March 26, 2003
NO MORE VIETNAMS:
AMERICA, THE MIDDLE EAST AND VIETNAM (Edward Driscoll)Since, as Rod Dreher recently noted, for the left, "every war is Vietnam", let's look at how Vietnam has led directly to our current state of affairs. Reading this recent post by The Volokh Conspiracy, and watching the protestors last night, I figured I'd discuss a geopolitical theory that I'm surprised I didn't post yet (and because this a blog, this is going to be grossly simplified--I'm just trying to connect the dots, not paint a detailed landscape): how Vietnam is related to our current war on terrorism.On TV last night, I saw a guy in his late 40s or 50s (he looked trim, clean shaven, with a nicely cut shock of graying hair) asked by an interviewer, "why are you here"? He replied, "Well, we made a difference during Vietnam, and I think we're making a difference now."
As for the latter, it's hard to say how--except, as Andrew Sullivan and Glenn Reynolds have recently noted, making your cause look distinctly bad to the rest of the country. As to the former, yes, you may have made a difference, but it wasn't the one that you think.
Its possible to tie 9/11 all the way back to Vietnam if you wanted to...
As Mr. Driscoll points out, what made a difference was Congress cutting off funding to our S. Vietnamese allies, who it's easy to forget hung on until 1975, even though we betrayed them. Posted by Orrin Judd at March 26, 2003 2:48 PM
No.
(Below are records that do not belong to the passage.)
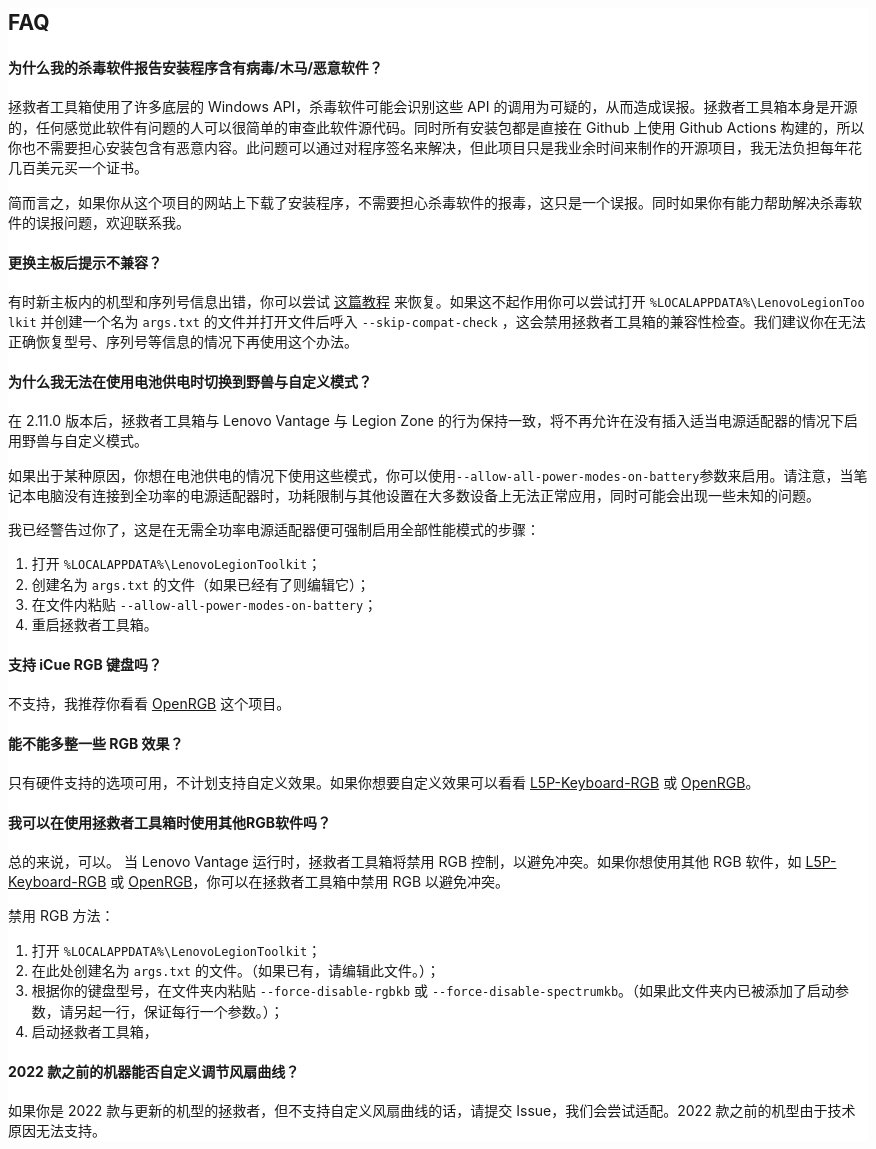 ## FAQ

#### 为什么我的杀毒软件报告安装程序含有病毒/木马/恶意软件？

拯救者工具箱使用了许多底层的 Windows API，杀毒软件可能会识别这些 API 的调用为可疑的，从而造成误报。拯救者工具箱本身是开源的，任何感觉此软件有问题的人可以很简单的审查此软件源代码。同时所有安装包都是直接在 Github 上使用 Github Actions 构建的，所以你也不需要担心安装包含有恶意内容。此问题可以通过对程序签名来解决，但此项目只是我业余时间来制作的开源项目，我无法负担每年花几百美元买一个证书。

简而言之，如果你从这个项目的网站上下载了安装程序，不需要担心杀毒软件的报毒，这只是一个误报。同时如果你有能力帮助解决杀毒软件的误报问题，欢迎联系我。

#### 更换主板后提示不兼容？

有时新主板内的机型和序列号信息出错，你可以尝试 [这篇教程](https://laptopwiki.eu/index.php/guides-and-tutorials/important-bios-related-guides/recover-original-model-sku-values/) 来恢复。如果这不起作用你可以尝试打开 `%LOCALAPPDATA%\LenovoLegionToolkit` 并创建一个名为 `args.txt` 的文件并打开文件后呼入 `--skip-compat-check` ，这会禁用拯救者工具箱的兼容性检查。我们建议你在无法正确恢复型号、序列号等信息的情况下再使用这个办法。


#### 为什么我无法在使用电池供电时切换到野兽与自定义模式？

在 2.11.0 版本后，拯救者工具箱与 Lenovo Vantage 与 Legion Zone 的行为保持一致，将不再允许在没有插入适当电源适配器的情况下启用野兽与自定义模式。

如果出于某种原因，你想在电池供电的情况下使用这些模式，你可以使用`--allow-all-power-modes-on-battery`参数来启用。请注意，当笔记本电脑没有连接到全功率的电源适配器时，功耗限制与其他设置在大多数设备上无法正常应用，同时可能会出现一些未知的问题。

我已经警告过你了，这是在无需全功率电源适配器便可强制启用全部性能模式的步骤：

1. 打开 `%LOCALAPPDATA%\LenovoLegionToolkit`；
2. 创建名为 `args.txt` 的文件（如果已经有了则编辑它）；
3. 在文件内粘贴 `--allow-all-power-modes-on-battery`；
4. 重启拯救者工具箱。

#### 支持 iCue RGB 键盘吗？

不支持，我推荐你看看 [OpenRGB](https://openrgb.org/) 这个项目。

#### 能不能多整一些 RGB 效果？

只有硬件支持的选项可用，不计划支持自定义效果。如果你想要自定义效果可以看看 [L5P-Keyboard-RGB](https://github.com/4JX/L5P-Keyboard-RGB) 或 [OpenRGB](https://openrgb.org/)。

#### 我可以在使用拯救者工具箱时使用其他RGB软件吗？

总的来说，可以。 当 Lenovo Vantage 运行时，拯救者工具箱将禁用 RGB 控制，以避免冲突。如果你想使用其他 RGB 软件，如 [L5P-Keyboard-RGB](https://github.com/4JX/L5P-Keyboard-RGB) 或 [OpenRGB](https://openrgb.org/)，你可以在拯救者工具箱中禁用 RGB 以避免冲突。

禁用 RGB 方法：
1. 打开 `%LOCALAPPDATA%\LenovoLegionToolkit`；
2. 在此处创建名为 `args.txt` 的文件。（如果已有，请编辑此文件。）；
3. 根据你的键盘型号，在文件夹内粘贴 `--force-disable-rgbkb` 或 `--force-disable-spectrumkb`。（如果此文件夹内已被添加了启动参数，请另起一行，保证每行一个参数。）；
4. 启动拯救者工具箱，

#### 2022 款之前的机器能否自定义调节风扇曲线？

如果你是 2022 款与更新的机型的拯救者，但不支持自定义风扇曲线的话，请提交 Issue，我们会尝试适配。2022 款之前的机型由于技术原因无法支持。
We lost in Vietnam at Tet.
Remember, a few months earlier, the S. Viet
government, with the backing of the US, had
told its people that the situation was in hand,
that the cities were safe.
Numbers of naive patriots accepted this and
declared for the republic. At Tet they found out
the cities were not safe, and thousands of
them were murdered.
Eventually, the RVN and US attained a tactical
success by wiping out many VC units. But they
had lost the war right there, because after
Tet the mass of South Vietnamese were too
smart/frightened to support the RVN.
The rest was anticlimax. If the US had not propped
up the hollow regime at excessive cost, it
would have been gone by 1970.
1970 was the coda to the loss of Tet. Kent State
ended the antiwar movement. Nobody here
wanted to get killed on behalf of Madame Thieu's
racehorses, either.
So the draft was wound down, which made it
impossible for the idiots in Washington to
continue propping up a corpse in Saigon, and
eventually it all worked out.
You, Orrin, who put so much faith in the importance
of believing in your world system, ought to be
able to figure out that that works two ways --
the N. Viets won the ideological war. And
as usual, that translated into victory on the ground.
Harry:
It's tempting to view the world through the moment when you changed your mind about something, but that doesn't make it so. Tet effectively ended the usefulness of the Viet Cong and it was only seven years later that Saigon fell, after we stopped bombing the North and supplying the South.
Orrin is right, of course, and Harry is so wrong that one wonders. After we foreswore our committments to the RVN, the Reds invaded with more tanks than Hitler sent into France (tanks into France--Mmmmm.) You know this cowardice is costing us lives at this moment by delaying the collapse of the Iraqi regime. Iraqis who might have risen up against Saddam are not quite sure that we won't leave them hanging on to the helocopter skids.